Mastercard’s entrance into China’s domestic market will further reveal whether that gigantic consumer market is a huge win for U.S.-based card companies, or an ultimate loss.
Mastercard said Monday that its Mastercard NUCC Information Technology joint venture with a Chinese entity had won approval from the country’s central bank, the People’s Bank of China, to clear payments domestically and offer card services in yuan-denominated transactions.
U.S.-based card companies have been angling since at least 2017, with help from the U.S. government, to gain entry to the domestic market, in the hopes of attracting Chinese banks and consumers to their services. Offering such services would supplement and complement the U.S. card companies existing cross-border services flowing through China.
The debit and credit market in China is valued at $17 trillion annually, according to a Monday report from analysts at the financial firm Robert W. Baird. That’s mainly by virtue of China being the second-largest country in the world after India, based on population, with the second-biggest economy, behind the U.S.
Nonetheless, American card companies will have to do battle with the dominant government-backed China UnionPay to win business, specifically by attracting Chinese banks as card issuers.
“UnionPay is the 800-pound gorilla in that market,” said David Robertson, whose The Nilson Report provides card market research. But there will be plenty of opportunities for U.S.-based companies to gain market share, he predicts. “I’m not saying that UnionPay is sweating bullets here — it’s just that the opportunity is so big.”
That said, China’s government hasn’t been quick to let in competition. While China gave American Express approval to operate in the country before Mastercard, back in 2020, Visa has yet to gain the same permission despite efforts to do so. Spokespeople for San Francisco-based Visa and Purchase, New York-based Mastercard didn’t respond to requests seeking additional comment on their efforts.
How U.S. companies could compete
Aside from offering credit card services, Visa and Mastercard could help Chinese banks compete on the digital front with the widespread use of digital wallets in China, namely Alibaba Group’s Alipay and Tencent’s WeChat, Robertson said Monday in an interview.
Pricing would also likely play into the tactics on the battleground. “There will be ways in which the new kid on the block will have to be competitive,” Robertson said. “Price will be one.”
Visa and Mastercard are likely to wade into the market by partnering with Chinese banks to offer limited credit services at first, like co-branded cards, predicted Baird analyst David Koning, who follows the companies. Still, there is no guarantee that the government-backed banks will want to tap them for card-issuing or network services.
China’s banks may opt not to do business with the U.S. companies, Koning said. That’s despite the notion that they could benefit from U.S. companies’ experience with respect to fraud protection services and reward programs, he added in an interview Monday.
Baird analysts seconded that possibility in a Monday note to their clients. “We believe that even if [Visa and Mastercard] are allowed to enter, it’s possible that many Chinese issuers could decide not to use them,” the analysts said.
Amex experience in China
Although American Express gained entry to China’s domestic market several years ago, Koning said it’s not clear whether it’s winning any business. A spokesperson for New York-based Amex didn’t immediately respond to a request for comment.
And Amex, which is both an issuer and network, has emphasized expanding its debit card business in China, though it has issued some.
Amex tucks its revenue from its joint venture in China into its global merchant and network services business segment, and that has been on the rise. Its revenue, less interest expense, jumped 26% last year, over 2021, to nearly $6.5 billion, according to its annual filing with the Securities and Exchange Commission this year.

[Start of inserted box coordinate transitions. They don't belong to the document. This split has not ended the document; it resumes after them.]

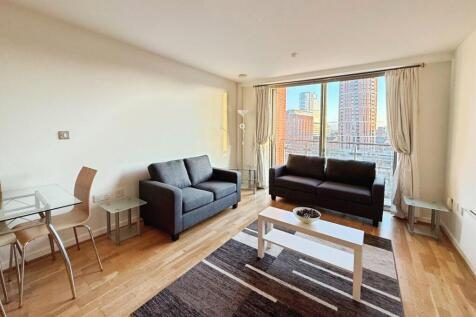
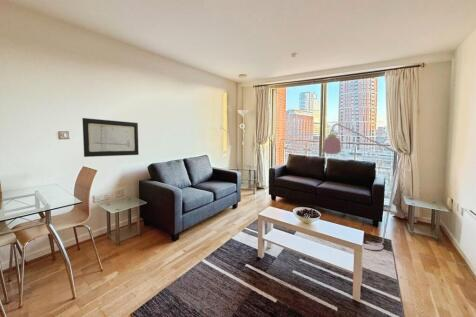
+ floor lamp [322,122,466,266]
+ wall art [81,117,140,158]
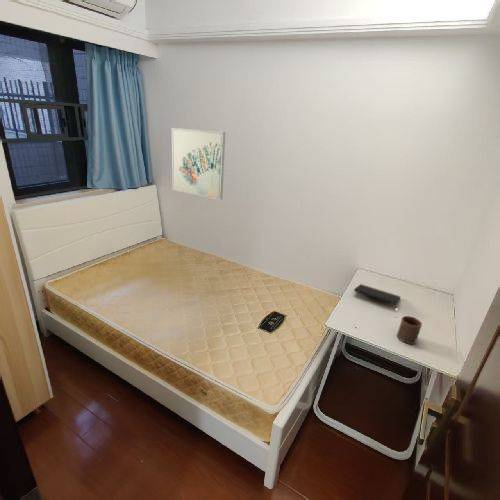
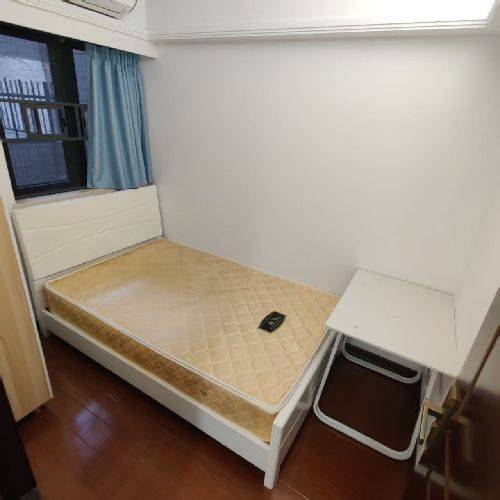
- cup [396,315,423,345]
- wall art [171,127,226,201]
- notepad [353,283,402,307]
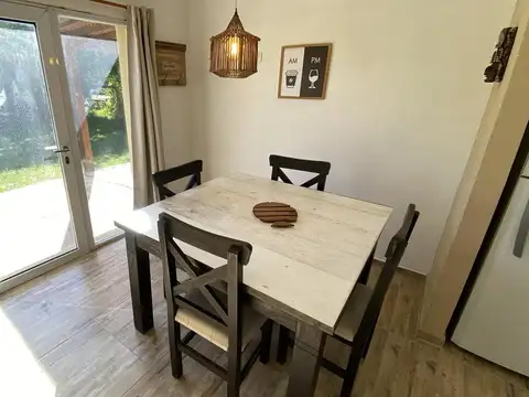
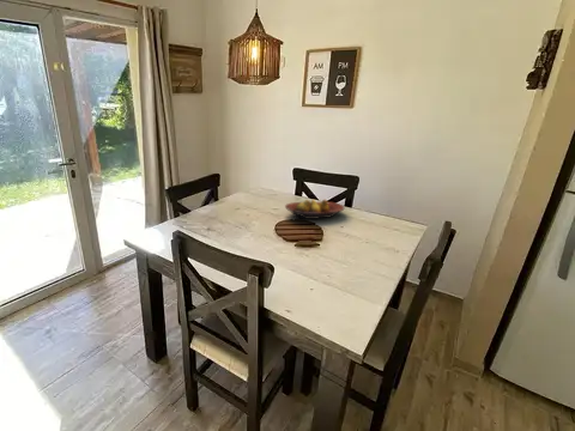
+ fruit bowl [284,199,345,220]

“To the extent we expand into, or further grow in, new business areas and new geographic regions, such as mainland China, we will face competitors with more experience and more established relationships with relevant customers, regulators and industry participants, which could adversely affect our ability to compete,” Amex said in the filing.
In discussing joint ventures in other countries, Amex also warned in the filing that there are higher risks because of less control over the operations.
How the Chinese government-backed entities might handle card customer data or corporate trade secrets remains a dicey open question, Koning noted. He pointed to the turmoil that ensued when Russia invaded Ukraine in 2022, forcing the U.S. card companies to shut down operations. If China were to try to take over Taiwan, it could trigger a similar situation, he said.
Still, the American card companies aren’t likely to be formidable competitors anytime soon, given the track record on winning approvals in the country and based on similar experiences elsewhere.
“These kinds of deals take a long time to come to fruition,” Robertson noted. “People have to get to know each other and trust each other.”
“These are slow-moving processes,” he said.